*** Input

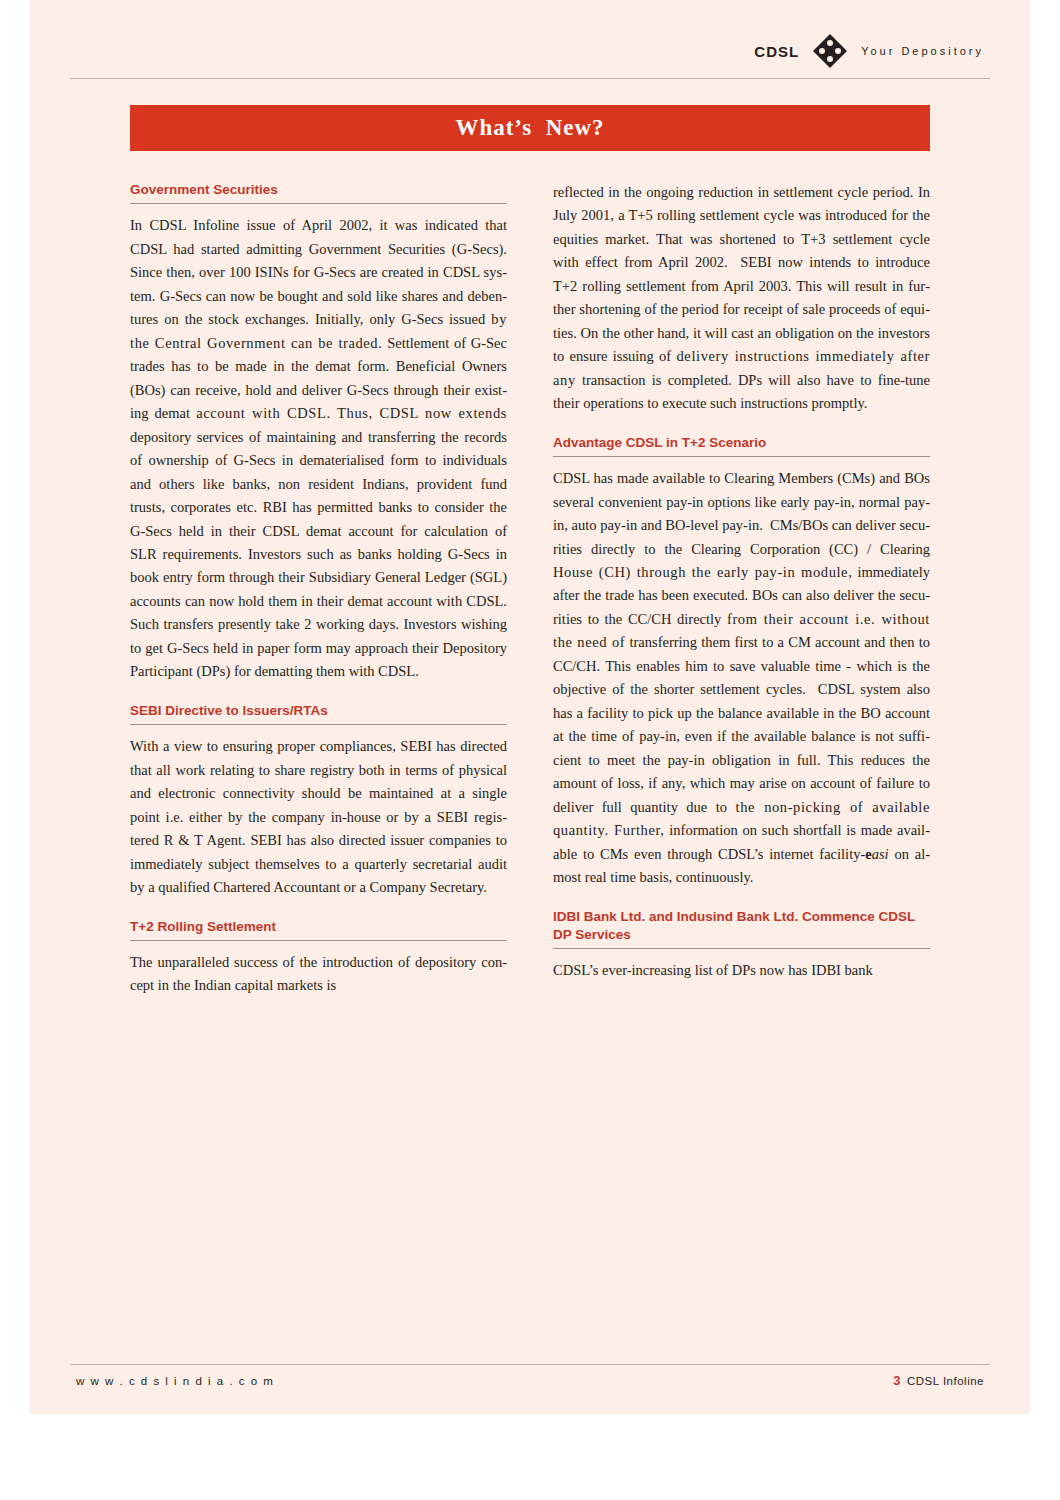CDSL Your Depository
What’s New?
Government Securities
In CDSL Infoline issue of April 2002, it was indicated that CDSL had started admitting Government Securities (G-Secs). Since then, over 100 ISINs for G-Secs are created in CDSL system. G-Secs can now be bought and sold like shares and debentures on the stock exchanges. Initially, only G-Secs issued by the Central Government can be traded. Settlement of G-Sec trades has to be made in the demat form. Beneficial Owners (BOs) can receive, hold and deliver G-Secs through their existing demat account with CDSL. Thus, CDSL now extends depository services of maintaining and transferring the records of ownership of G-Secs in dematerialised form to individuals and others like banks, non resident Indians, provident fund trusts, corporates etc. RBI has permitted banks to consider the G-Secs held in their CDSL demat account for calculation of SLR requirements. Investors such as banks holding G-Secs in book entry form through their Subsidiary General Ledger (SGL) accounts can now hold them in their demat account with CDSL. Such transfers presently take 2 working days. Investors wishing to get G-Secs held in paper form may approach their Depository Participant (DPs) for dematting them with CDSL.
SEBI Directive to Issuers/RTAs
With a view to ensuring proper compliances, SEBI has directed that all work relating to share registry both in terms of physical and electronic connectivity should be maintained at a single point i.e. either by the company in-house or by a SEBI registered R & T Agent. SEBI has also directed issuer companies to immediately subject themselves to a quarterly secretarial audit by a qualified Chartered Accountant or a Company Secretary.
T+2 Rolling Settlement
The unparalleled success of the introduction of depository concept in the Indian capital markets is
reflected in the ongoing reduction in settlement cycle period. In July 2001, a T+5 rolling settlement cycle was introduced for the equities market. That was shortened to T+3 settlement cycle with effect from April 2002. SEBI now intends to introduce T+2 rolling settlement from April 2003. This will result in further shortening of the period for receipt of sale proceeds of equities. On the other hand, it will cast an obligation on the investors to ensure issuing of delivery instructions immediately after any transaction is completed. DPs will also have to fine-tune their operations to execute such instructions promptly.
Advantage CDSL in T+2 Scenario
CDSL has made available to Clearing Members (CMs) and BOs several convenient pay-in options like early pay-in, normal pay-in, auto pay-in and BO-level pay-in. CMs/BOs can deliver securities directly to the Clearing Corporation (CC) / Clearing House (CH) through the early pay-in module, immediately after the trade has been executed. BOs can also deliver the securities to the CC/CH directly from their account i.e. without the need of transferring them first to a CM account and then to CC/CH. This enables him to save valuable time - which is the objective of the shorter settlement cycles. CDSL system also has a facility to pick up the balance available in the BO account at the time of pay-in, even if the available balance is not sufficient to meet the pay-in obligation in full. This reduces the amount of loss, if any, which may arise on account of failure to deliver full quantity due to the non-picking of available quantity. Further, information on such shortfall is made available to CMs even through CDSL’s internet facility-easi on almost real time basis, continuously.
IDBI Bank Ltd. and Indusind Bank Ltd. Commence CDSL DP Services
CDSL’s ever-increasing list of DPs now has IDBI bank
w w w . c d s l i n d i a . c o m 3 CDSL Infoline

******

» **Action item**
If a line in the records contains the word "IDBI", copy it.

» **Result**
IDBI Bank Ltd. and Indusind Bank Ltd. Commence CDSL DP Services
CDSL’s ever-increasing list of DPs now has IDBI bank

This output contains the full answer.